Het niet-literaire talige erfgoed uit de Zuidelijke Nederlanden, dat vanaf de dertiende eeuw tot nu in geschreven vorm en vanaf het tweede kwart van de twintigste eeuw ook in gesproken vorm tot ons is gekomen, vormt een essentieel onderdeel van het collectieve geheugen van onze contreien. Sommige delen ervan zijn goed bekend, maar onze kennis over wat tussen de veertiende en de achttiende eeuw geschreven is, is vooral fragmentarisch.

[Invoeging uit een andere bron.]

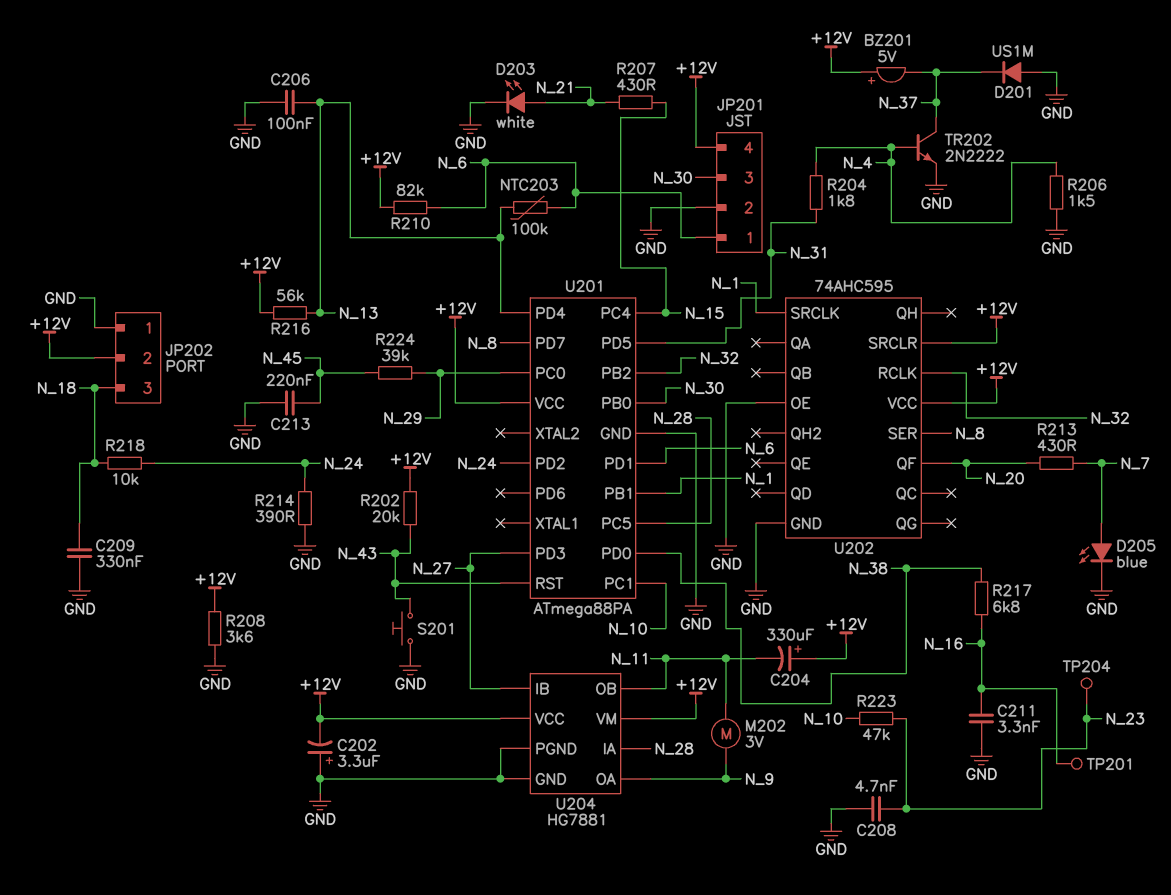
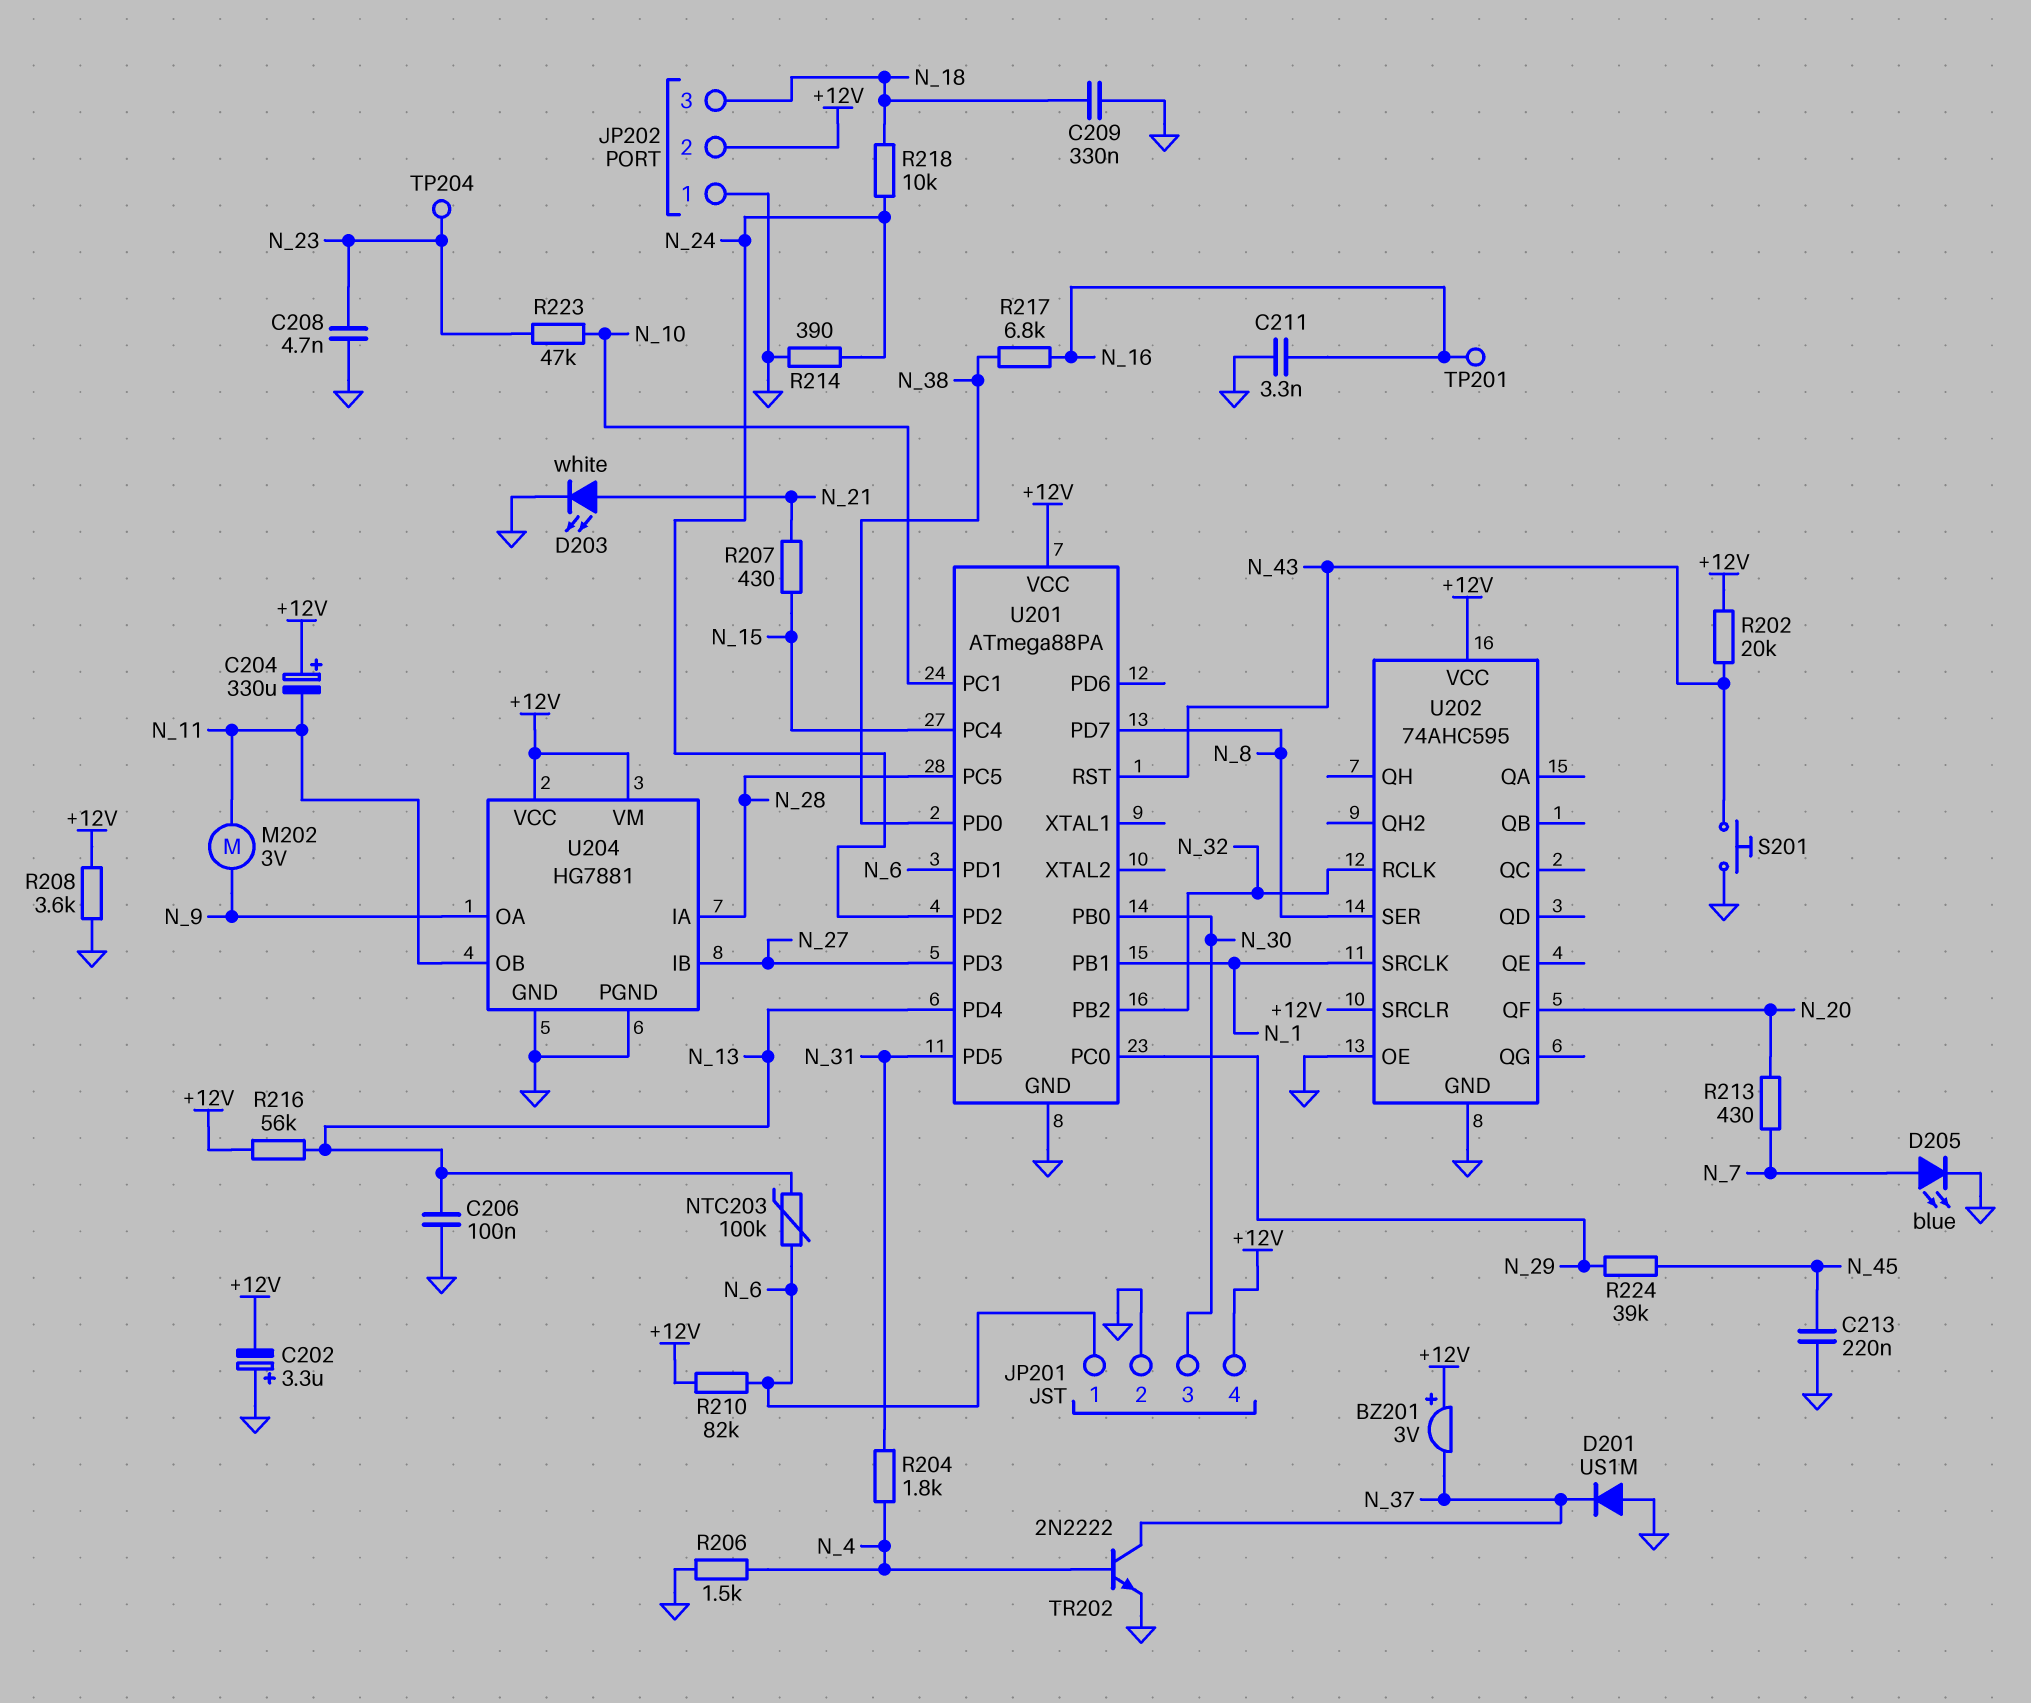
BZ201: buzzer 5V (plus +12V, minus N_37) -> buzzer 3V (plus +12V, minus N_37)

In opvolging van het monumentale Corpus Gysseling heeft de KANTL in 2001 een project opgezet in verband met veertiende-eeuwse ambtelijke taal. Naar aanleiding hiervan werd op 18 mei 2001 het druk bijgewoonde colloquium Talig Erfgoed gehouden, waarop specialisten uit binnen- en buitenland onder andere de noden van de corpusbouw en de uitgave van Middelnederlandse teksten uit alle mogelijke genres (van oorkondetaal tot literaire taal) belichtten, verschillende toepassingen van een dergelijk corpus van veertiende-eeuwse teksten uit de Zuidelijke Nederlanden illustreerden, en de relevantie en mogelijkheden van humanities computing bij dit alles aantoonden.
Over deze publicatie
Deze bundel bevat niet de letterlijke weergave van de respectievelijke lezingen. De auteurs werden bereid gevonden hun studiedagbijdrage te bewerken, te updaten met nieuw materiaal, en soms zelfs volledig te herschrijven. Het resultaat is een boeiende verzameling studies die het veertiende-eeuwse talige erfgoed confronteert met zijn verleden en zijn toekomst.
De bundel bevat bijdragen van onder anderen Georges De Schutter, Marc Boone, Amand Berteloot, Johan Taeldeman, Pieter van Reenen, Jozef van Loon, Tom De Herdt en Edward Vanhoutte.